Bibliographic Metadata

Title
Deep Neural Networks für Spracherkennung
Additional Titles
Deep Neural Networks for Speech Recognition
AuthorEnsor, Alice
Thesis advisorSchefer-Wenzl, Sigrid
Published2018
Date of SubmissionMarch 2018
LanguageEnglish
Document typeBachelor Thesis
Keywords (DE)Nicht verfügbar
Keywords (EN)Artificial Neural Network / Automatic Speech Recognition / Acoustic Model / Activation Functions / Backpropagation / Convolutional Neural Network / Cost Functions / Deep Neural Networks / Feedforward Neural Networks / Gradient Descent / Hidden Markov Model / Language Model / Long Short-Term Memory / Markov Chains / Multilayer Perceptrons / Pooling / Recurrent Neural Networks / Rectified Linear Unit / Sigmoidal Non-Linear Activation Function / Word Error Rate
Restriction-Information
 _
Classification
Abstract (German)

Nicht verfügbar

Abstract (English)

This bachelor thesis examines deep neural networks (DNNs) and their use in automatic speech recognition (ASR) systems. This is done to evaluate the feasibility of implementing such ASR systems in educational applications to help children with reading difficulties. To aid these children, educators need interactive software that employs automatic speech recognition (ASR) to provide necessary feedback to a child’s reading attempts. However, most reading applications used in schools employ outdated ASR based on statistical models which is unable to reach the level of accuracy seen in DNN-based speech recognition found in commercial applications.

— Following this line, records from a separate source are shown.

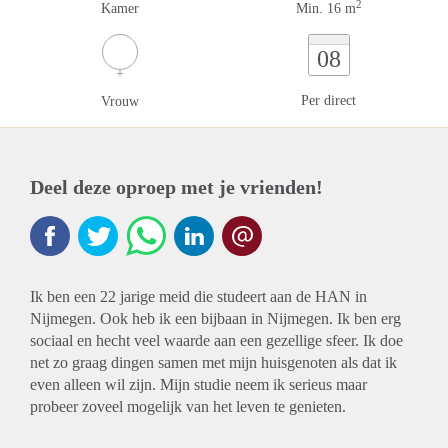
2
Kamer
Min. 16 m
08
Per direct
Vrouw
Deel deze oproep met je vrienden!
Ik ben een 22 jarige meid die studeert aan de HAN in
Nijmegen. Ook heb ik een bijbaan in Nijmegen. Ik ben erg
sociaal en hecht veel waarde aan een gezellige sfeer. Ik doe
net zo graag dingen samen met mijn huisgenoten als dat ik
even alleen wil zijn. Mijn studie neem ik serieus maar
probeer zoveel mogelijk van het leven te genieten.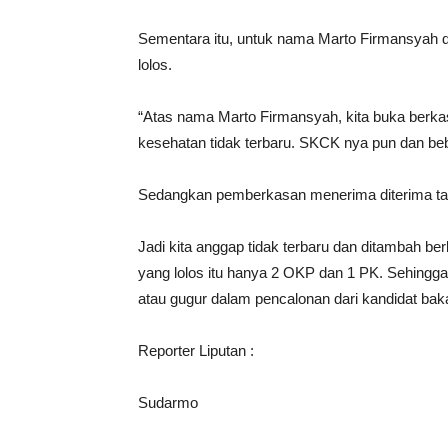
Sementara itu, untuk nama Marto Firmansyah di
lolos.
“Atas nama Marto Firmansyah, kita buka berkasnya
kesehatan tidak terbaru. SKCK nya pun dan be
Sedangkan pemberkasan menerima diterima tan
Jadi kita anggap tidak terbaru dan ditambah b
yang lolos itu hanya 2 OKP dan 1 PK. Sehingg
atau gugur dalam pencalonan dari kandidat baka
Reporter Liputan :
Sudarmo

Most ASR systems used with educational reading software employ a Gaussian Mixture Model (GMM) with a Hidden Markov Model (HMM) to perform acoustic modeling. One of the problems with GMMs is that they have difficulty modeling data constructs found on nonlinear manifolds, which is common with speech data. DNNs are more effective at modeling such constructs. This means the accuracy of ASR systems can be vastly improved by replacing the GMMs with DNNs. Furthermore, because of long short-term memory (LSTM) networks’ ability to represent temporal constructs and the existence of large libraries of labelled speech data, it is even possible to have DNNs replace the entire ASR pipeline. Research has shown that both above configurations outperform GMM-HMM ASR with the same amount of training data, with many DNN ASR systems even approaching parity with human transcribers. The goal of this paper is to examine published research and academic works to provide a theoretical background for implementing an educational reading application with DNN-based ASR. This application will be realized in the second part of this author’s bachelor thesis.